Here's the disconnect - your solar panels don't exist in a vacuum, you need to look at the larger picture. If they were not charging your EV, they would be feeding the grid. For simplicity of the illustration, let's say your average monthly solar kWh production is equal to your average monthly EV kWh usage. So they net out. Fine. Let's just call that 1 unit of electrical energy.
So let's analyze the scenarios where you have your panels w/o the EV, and the EV w/o the panels.
Scenario 1: You installed the panels before you bought the EV. You are sending 1 unit of energy to the grid each month. The fossil fuel plants on that grid run a little less. OK, that's good.
A few months later, you buy the EV. Now you use all the solar you produce. The grid doesn't run less than before you installed the panels. So whatever fossil fuel savings the grid experienced is gone, it is back to before panels & EV. In effect, the EV is running on fossil fuel.
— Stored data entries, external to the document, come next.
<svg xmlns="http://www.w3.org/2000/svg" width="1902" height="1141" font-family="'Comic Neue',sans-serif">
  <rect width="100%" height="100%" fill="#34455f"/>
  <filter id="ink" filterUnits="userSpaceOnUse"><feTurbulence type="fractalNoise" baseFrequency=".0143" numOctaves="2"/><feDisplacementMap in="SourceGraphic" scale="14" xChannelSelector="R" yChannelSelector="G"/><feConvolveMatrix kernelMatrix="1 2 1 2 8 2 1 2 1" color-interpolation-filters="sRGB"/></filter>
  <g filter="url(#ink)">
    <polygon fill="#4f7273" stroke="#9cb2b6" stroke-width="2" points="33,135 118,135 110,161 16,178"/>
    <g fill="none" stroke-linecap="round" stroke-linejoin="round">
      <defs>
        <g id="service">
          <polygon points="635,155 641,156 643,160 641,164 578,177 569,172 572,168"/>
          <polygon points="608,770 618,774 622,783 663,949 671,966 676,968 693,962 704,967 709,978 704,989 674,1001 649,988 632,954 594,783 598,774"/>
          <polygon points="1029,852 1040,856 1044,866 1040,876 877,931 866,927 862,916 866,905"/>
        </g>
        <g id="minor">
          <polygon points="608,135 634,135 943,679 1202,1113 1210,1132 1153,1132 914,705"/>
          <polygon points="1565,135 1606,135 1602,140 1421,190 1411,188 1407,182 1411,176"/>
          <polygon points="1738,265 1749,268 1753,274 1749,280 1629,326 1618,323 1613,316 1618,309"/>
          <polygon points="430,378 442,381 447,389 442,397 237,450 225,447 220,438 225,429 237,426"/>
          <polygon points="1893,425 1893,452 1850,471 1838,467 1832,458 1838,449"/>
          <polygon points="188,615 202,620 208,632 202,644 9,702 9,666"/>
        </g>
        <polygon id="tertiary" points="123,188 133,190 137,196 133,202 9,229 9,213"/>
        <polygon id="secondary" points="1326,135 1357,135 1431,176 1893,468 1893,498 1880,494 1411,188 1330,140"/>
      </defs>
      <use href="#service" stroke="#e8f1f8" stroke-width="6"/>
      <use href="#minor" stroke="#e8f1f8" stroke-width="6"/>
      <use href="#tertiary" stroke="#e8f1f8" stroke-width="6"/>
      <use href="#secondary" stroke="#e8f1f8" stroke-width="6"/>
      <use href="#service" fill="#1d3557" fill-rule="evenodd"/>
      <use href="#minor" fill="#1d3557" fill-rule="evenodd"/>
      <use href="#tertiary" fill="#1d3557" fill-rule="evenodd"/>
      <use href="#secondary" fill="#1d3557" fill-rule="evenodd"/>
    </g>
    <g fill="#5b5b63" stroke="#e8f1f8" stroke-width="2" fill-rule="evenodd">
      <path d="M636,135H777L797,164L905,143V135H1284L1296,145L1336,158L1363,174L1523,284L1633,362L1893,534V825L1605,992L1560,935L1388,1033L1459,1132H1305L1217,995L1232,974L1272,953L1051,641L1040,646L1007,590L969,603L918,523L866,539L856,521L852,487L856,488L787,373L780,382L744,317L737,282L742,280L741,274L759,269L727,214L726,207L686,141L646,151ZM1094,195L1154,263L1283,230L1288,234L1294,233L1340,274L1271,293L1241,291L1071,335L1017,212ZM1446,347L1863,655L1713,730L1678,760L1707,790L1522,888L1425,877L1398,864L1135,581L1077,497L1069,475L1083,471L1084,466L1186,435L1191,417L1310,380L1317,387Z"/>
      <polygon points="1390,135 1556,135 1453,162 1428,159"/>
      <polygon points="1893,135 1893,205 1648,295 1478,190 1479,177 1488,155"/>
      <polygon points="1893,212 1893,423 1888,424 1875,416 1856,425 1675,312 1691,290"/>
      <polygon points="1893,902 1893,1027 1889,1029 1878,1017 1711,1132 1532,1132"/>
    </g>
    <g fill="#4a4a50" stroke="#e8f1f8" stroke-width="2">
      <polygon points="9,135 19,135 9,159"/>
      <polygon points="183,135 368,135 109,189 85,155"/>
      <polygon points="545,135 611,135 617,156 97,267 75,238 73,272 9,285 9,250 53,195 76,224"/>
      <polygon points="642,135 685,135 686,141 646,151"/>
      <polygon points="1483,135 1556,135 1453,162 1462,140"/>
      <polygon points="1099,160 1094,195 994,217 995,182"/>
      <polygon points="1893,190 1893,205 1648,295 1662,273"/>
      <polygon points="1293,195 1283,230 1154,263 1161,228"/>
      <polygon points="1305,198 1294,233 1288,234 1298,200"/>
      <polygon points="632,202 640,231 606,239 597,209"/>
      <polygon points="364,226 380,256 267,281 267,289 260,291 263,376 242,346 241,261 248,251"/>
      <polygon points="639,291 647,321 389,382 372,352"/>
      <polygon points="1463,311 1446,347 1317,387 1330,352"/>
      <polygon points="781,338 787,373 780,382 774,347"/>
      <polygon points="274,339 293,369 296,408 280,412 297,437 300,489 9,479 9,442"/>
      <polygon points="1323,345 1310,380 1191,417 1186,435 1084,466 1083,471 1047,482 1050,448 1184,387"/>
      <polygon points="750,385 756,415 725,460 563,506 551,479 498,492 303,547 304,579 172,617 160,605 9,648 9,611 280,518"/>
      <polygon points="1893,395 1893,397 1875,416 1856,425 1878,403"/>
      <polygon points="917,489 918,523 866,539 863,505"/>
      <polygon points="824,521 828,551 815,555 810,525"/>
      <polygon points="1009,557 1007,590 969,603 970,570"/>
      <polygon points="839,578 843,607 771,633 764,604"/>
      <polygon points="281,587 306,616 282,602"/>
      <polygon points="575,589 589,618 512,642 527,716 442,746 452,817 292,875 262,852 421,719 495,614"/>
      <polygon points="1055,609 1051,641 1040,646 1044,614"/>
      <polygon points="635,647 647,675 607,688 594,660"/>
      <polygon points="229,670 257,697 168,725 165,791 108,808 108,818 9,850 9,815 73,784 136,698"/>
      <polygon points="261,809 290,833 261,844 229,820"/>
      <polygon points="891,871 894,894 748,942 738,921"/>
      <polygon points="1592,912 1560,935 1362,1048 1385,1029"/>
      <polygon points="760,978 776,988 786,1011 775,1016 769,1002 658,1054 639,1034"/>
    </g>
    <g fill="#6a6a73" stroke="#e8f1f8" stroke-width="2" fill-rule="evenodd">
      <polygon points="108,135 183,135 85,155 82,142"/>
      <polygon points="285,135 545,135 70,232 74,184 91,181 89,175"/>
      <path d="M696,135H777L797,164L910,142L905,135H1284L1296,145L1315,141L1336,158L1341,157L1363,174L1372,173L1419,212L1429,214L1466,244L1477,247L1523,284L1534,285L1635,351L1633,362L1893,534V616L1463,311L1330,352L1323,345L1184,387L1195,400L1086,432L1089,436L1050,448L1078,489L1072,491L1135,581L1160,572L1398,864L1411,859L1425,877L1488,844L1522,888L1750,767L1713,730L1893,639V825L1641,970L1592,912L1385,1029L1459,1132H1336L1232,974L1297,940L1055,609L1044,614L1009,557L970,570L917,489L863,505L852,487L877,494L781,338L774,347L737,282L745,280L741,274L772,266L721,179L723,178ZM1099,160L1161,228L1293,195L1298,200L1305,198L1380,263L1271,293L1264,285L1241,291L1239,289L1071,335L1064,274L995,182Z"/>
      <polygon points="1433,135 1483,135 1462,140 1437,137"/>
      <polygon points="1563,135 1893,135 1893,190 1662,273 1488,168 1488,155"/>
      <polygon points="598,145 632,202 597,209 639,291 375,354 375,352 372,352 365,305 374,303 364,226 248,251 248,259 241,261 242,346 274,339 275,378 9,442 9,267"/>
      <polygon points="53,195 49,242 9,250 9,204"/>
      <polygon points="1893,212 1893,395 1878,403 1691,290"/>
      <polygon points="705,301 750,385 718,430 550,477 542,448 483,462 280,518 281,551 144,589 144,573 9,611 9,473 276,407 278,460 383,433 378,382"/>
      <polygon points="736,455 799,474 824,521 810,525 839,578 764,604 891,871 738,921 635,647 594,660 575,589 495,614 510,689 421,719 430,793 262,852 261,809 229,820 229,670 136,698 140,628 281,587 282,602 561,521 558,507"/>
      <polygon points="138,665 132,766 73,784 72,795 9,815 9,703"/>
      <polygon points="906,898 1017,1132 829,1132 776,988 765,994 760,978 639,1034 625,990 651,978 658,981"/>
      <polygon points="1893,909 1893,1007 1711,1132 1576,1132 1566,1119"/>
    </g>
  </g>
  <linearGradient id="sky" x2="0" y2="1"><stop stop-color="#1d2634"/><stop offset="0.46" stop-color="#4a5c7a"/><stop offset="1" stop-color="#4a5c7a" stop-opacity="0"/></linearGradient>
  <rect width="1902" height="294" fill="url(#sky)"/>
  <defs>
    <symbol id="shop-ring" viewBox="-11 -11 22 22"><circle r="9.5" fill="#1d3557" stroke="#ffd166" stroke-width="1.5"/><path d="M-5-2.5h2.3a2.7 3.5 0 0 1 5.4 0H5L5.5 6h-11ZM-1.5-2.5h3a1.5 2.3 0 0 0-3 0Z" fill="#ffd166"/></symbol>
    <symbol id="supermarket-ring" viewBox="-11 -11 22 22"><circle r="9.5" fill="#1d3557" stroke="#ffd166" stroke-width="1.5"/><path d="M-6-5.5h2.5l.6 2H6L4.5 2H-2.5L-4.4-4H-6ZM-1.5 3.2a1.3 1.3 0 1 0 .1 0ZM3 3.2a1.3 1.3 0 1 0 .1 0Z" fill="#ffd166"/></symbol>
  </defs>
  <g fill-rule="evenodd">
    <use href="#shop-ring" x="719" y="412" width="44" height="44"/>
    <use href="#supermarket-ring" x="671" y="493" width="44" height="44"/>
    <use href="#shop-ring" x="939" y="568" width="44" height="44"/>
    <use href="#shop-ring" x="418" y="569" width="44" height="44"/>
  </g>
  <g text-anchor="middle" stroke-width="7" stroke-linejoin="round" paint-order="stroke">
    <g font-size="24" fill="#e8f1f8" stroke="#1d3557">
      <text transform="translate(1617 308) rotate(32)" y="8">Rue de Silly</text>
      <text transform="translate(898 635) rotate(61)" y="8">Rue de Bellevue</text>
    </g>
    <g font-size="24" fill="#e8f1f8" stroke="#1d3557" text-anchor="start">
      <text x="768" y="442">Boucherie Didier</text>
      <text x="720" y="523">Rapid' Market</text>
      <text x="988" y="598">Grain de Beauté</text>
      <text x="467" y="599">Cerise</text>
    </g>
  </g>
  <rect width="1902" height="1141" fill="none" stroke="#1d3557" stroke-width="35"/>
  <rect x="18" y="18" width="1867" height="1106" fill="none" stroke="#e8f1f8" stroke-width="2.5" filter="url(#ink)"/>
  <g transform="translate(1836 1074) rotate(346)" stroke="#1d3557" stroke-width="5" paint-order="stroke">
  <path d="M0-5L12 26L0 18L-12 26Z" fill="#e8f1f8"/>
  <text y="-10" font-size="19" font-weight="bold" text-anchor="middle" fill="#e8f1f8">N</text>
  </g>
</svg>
Scenario 2: You buy the EV before you installed the panels. You are drawing 1 extra unit of energy from the grid each month. The fossil fuel plants on that grid run a little more to power your EV. The EV is running on fossil fuel.
A few months later, you add the panels. You now have offset your demand, the grid is back to where it was before you added panels & EV. The panels saved the fossil fuel, not your EV.
So the analysis is:
A) Solar panels reduce fossil fuel use on the grid.
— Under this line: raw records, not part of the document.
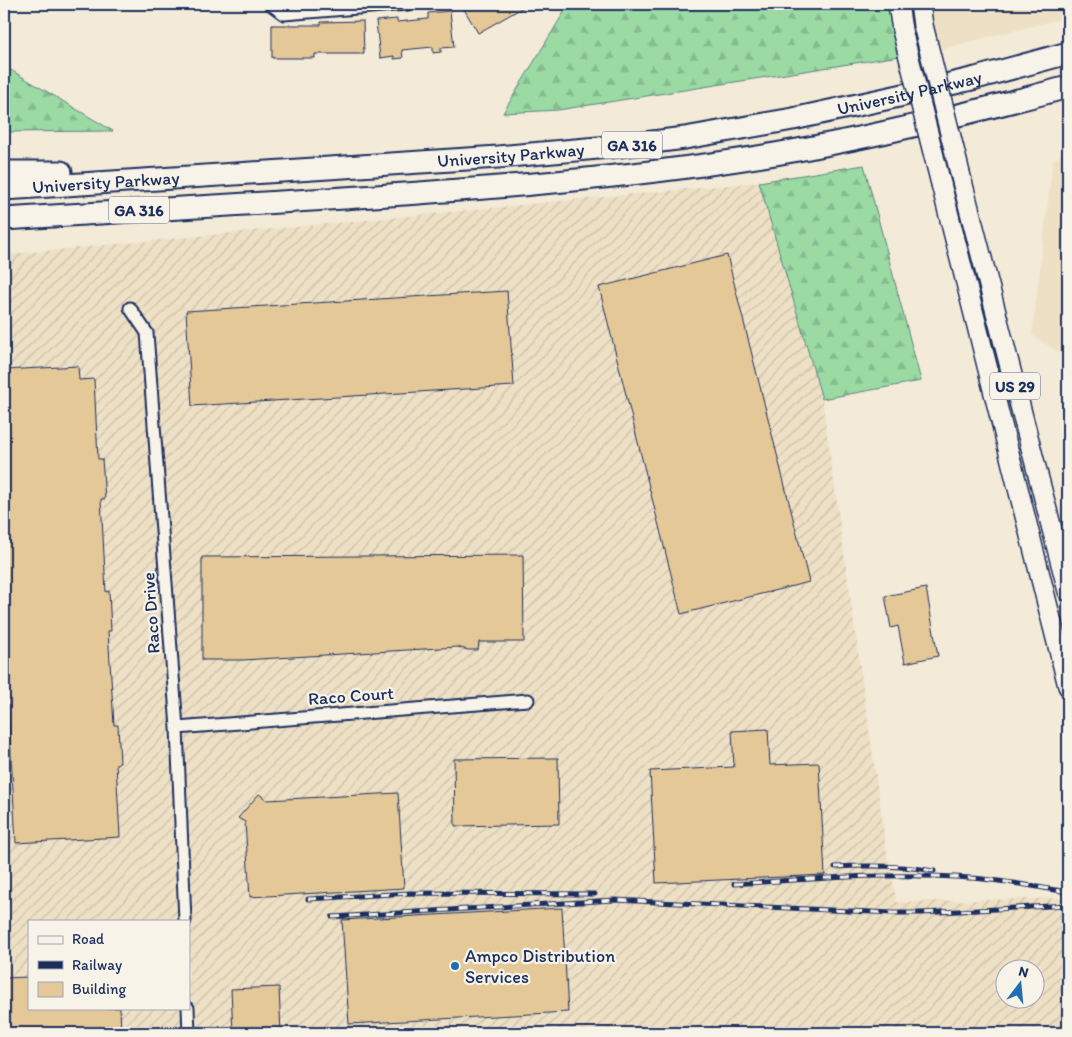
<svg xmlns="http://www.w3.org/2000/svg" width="1072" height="1037" font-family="Itim,sans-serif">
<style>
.built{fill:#eee0c5}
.industrial{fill:url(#industrial-furrows);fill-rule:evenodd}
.forest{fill:url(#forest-firs);stroke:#5b8480}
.building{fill:#e4c898;stroke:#1b2f5e}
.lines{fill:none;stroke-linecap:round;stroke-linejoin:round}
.street-casing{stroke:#1b2f5e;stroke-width:15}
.primary-casing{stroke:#1b2f5e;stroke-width:22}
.highway-casing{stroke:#1b2f5e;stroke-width:25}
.street{stroke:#f7f3e8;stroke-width:11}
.primary{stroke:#f7f3e8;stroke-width:19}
.highway{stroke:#f7f3e8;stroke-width:21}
.rail-casing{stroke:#1b2f5e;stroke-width:5}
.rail{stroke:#f7f3e8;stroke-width:3;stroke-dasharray:9;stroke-linecap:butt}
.primary-bridge-casing{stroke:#1b2f5e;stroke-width:22;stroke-linecap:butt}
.primary-bridge{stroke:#f7f3e8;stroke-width:19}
.poi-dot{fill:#1f6fb2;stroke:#f7f3e8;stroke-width:2}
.labels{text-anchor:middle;stroke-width:4.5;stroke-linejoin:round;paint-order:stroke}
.shield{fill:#f7f3e8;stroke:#5d6a87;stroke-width:1}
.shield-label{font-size:16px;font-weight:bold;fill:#1b2f5e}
.street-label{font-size:18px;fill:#1b2f5e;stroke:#f7f3e8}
.poi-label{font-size:18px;fill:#1b2f5e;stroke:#f7f3e8;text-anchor:start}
</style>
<defs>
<pattern id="industrial-furrows" width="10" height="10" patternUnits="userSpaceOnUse" patternTransform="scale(1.25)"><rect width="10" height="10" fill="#eee0c5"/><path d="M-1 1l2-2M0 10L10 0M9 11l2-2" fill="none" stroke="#ccc0ac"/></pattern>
<pattern id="forest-firs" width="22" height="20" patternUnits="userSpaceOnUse" patternTransform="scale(1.25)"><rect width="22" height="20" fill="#9bdaa3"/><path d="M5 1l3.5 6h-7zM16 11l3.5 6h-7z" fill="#85bb8f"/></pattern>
</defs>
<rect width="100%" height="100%" fill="#f3ead8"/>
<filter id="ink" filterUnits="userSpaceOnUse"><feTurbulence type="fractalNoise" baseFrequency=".02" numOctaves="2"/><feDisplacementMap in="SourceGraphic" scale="10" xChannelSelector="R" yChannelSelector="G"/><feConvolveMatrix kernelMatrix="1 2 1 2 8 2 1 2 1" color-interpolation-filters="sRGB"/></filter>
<g filter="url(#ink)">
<!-- built -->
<path class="built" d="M922,4H1068V17L937,50Z
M1068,152V358L1032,335L1053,160Z"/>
<!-- industrial -->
<path class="industrial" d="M759,182L822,399L887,855L897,902L1068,898V1033H4V255ZM29,921H189V1008H29ZM1004,970H1034V1000H1004Z"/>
<!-- forest -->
<path class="forest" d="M569,4H922L937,50L558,110L503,113Z
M4,66L113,131L4,132Z
M864,165L921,381L822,399L759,182Z"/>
<!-- building -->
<path class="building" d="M461,4H529L478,33Z
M450,11L454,47L441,48V52L433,53V47L402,50L403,58L394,59V56L380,58L376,21L397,19V22L428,19V13Z
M363,21L364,54H315V58H272V25H321V22Z
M727,255L809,582L681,614L599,287Z
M507,291L514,386L192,406L186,311Z
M78,366L79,380L94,379L98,459H102L105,499H101L106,592L109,591L111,631H108L114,725H118L120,763L116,764L120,837L16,843L4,633V370Z
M523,555L524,642H479L478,650H468L457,647L243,660H202V557Z
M926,588L938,656L905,663L898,626L891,628L885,596Z
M768,729L770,765L819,763L825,875L656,883L650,771L734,767L732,731Z
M558,758L559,824L455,826L454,759Z
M398,793L404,888L250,897L245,822L238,818L259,794L267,800Z
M562,908L568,1012L349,1024L342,920Z
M29,977V1008H120L121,1032L103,1033H4V978Z
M279,987L281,1033H233L231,989Z"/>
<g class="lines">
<defs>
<path id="street" d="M273,4V6L284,14L408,4
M130,308L147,333L177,728L185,921
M177,728L528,700
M188,1008L189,1033"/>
<path id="primary" d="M898,4L902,30
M920,4L923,25
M962,181L1068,591
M941,184L1068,686"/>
<g id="highway">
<path d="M4,172H61"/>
<path id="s1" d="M4,189L498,157L620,146L685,138L793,119L899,96L976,78L1068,53"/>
<path d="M4,219C117,212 230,205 344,198C482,189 620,179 757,157C863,140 966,114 1068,87"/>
</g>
</defs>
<!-- street casing -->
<use href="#street" class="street-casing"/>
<!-- primary casing -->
<use href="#primary" class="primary-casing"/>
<!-- highway casing -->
<use href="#highway" class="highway-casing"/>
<!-- street -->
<use href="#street" class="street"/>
<!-- primary -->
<use href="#primary" class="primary"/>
<!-- highway -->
<use href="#highway" class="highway"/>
<defs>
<path id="rail" d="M835,867C870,865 900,865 934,871
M734,884C813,879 891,872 970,878C1003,880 1036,887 1068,892
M308,899L410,893L595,894
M332,917L614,900L893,913H922L1068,905"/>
</defs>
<!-- rail casing -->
<use href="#rail" class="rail-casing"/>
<!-- rail -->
<use href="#rail" class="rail"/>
<defs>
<path id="primary-bridge" d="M923,25L962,181
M902,30L941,184"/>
</defs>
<!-- primary-bridge casing -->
<use href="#primary-bridge" class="primary-bridge-casing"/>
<!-- primary-bridge -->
<use href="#primary-bridge" class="primary-bridge"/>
</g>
</g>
<!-- markers -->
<circle class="poi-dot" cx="455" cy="966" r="5"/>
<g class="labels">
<!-- shield labels -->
<g class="shield">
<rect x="602" y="131.5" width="60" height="27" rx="4"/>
<rect x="109" y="196.5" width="60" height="27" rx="4"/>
<rect x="990" y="372.5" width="50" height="27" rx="4"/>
</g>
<g class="shield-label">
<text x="632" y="151">GA 316</text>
<text x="139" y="216">GA 316</text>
<text x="1015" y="392">US 29</text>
</g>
<!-- street labels -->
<g class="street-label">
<text dy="6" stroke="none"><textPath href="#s1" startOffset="912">University Parkway</textPath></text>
<text dy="6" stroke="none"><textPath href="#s1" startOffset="508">University Parkway</textPath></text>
<text dy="6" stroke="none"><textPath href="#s1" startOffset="102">University Parkway</textPath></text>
<text transform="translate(151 613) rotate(-94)" y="6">Raco Drive</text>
<text transform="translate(351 696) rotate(-4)" y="6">Raco Court</text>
</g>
<!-- poi labels -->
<g class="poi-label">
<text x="465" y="962">Ampco Distribution<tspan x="465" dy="21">Services</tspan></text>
</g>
</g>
<!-- margin -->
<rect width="1072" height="1037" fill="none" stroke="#f7f3e8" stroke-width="20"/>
<rect x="10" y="10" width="1052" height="1017" fill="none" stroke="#1b2f5e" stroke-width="2" filter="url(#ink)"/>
<!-- legend -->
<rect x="28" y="920" width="162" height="90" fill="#f7f3e8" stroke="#9fa5b1"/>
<rect x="38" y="936" width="25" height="8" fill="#f7f3e8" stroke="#9fa5b1"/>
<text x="72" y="944" font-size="15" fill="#1b2f5e">Road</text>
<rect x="38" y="961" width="25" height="8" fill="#1b2f5e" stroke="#9fa5b1"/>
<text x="72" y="970" font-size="15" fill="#1b2f5e">Railway</text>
<rect x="38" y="982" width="25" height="15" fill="#e4c898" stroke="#9fa5b1"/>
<text x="72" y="994" font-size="15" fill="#1b2f5e">Building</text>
<!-- north arrow -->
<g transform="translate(1020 984) rotate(16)"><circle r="24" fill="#f7f3e8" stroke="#9fa5b1"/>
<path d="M0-4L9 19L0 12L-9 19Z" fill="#1f6fb2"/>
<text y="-8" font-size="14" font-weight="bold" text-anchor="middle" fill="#1b2f5e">N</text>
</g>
</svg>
B) EVs increase fossil fuel use on the grid.
There really is no connection that one works with the other. They each do their thing.
Since I can have solar panels and drive a non-EV, what it boils down to is, does an EV, powered by fossil fuel on the grid (the only real source we have for extra demand) really produce less pollution than an ICE/hybrid? And I think since the people involved are considering the environment, the comparison should be to a modern high mpg hybrid, not the "fleet average", like so many comparisons use.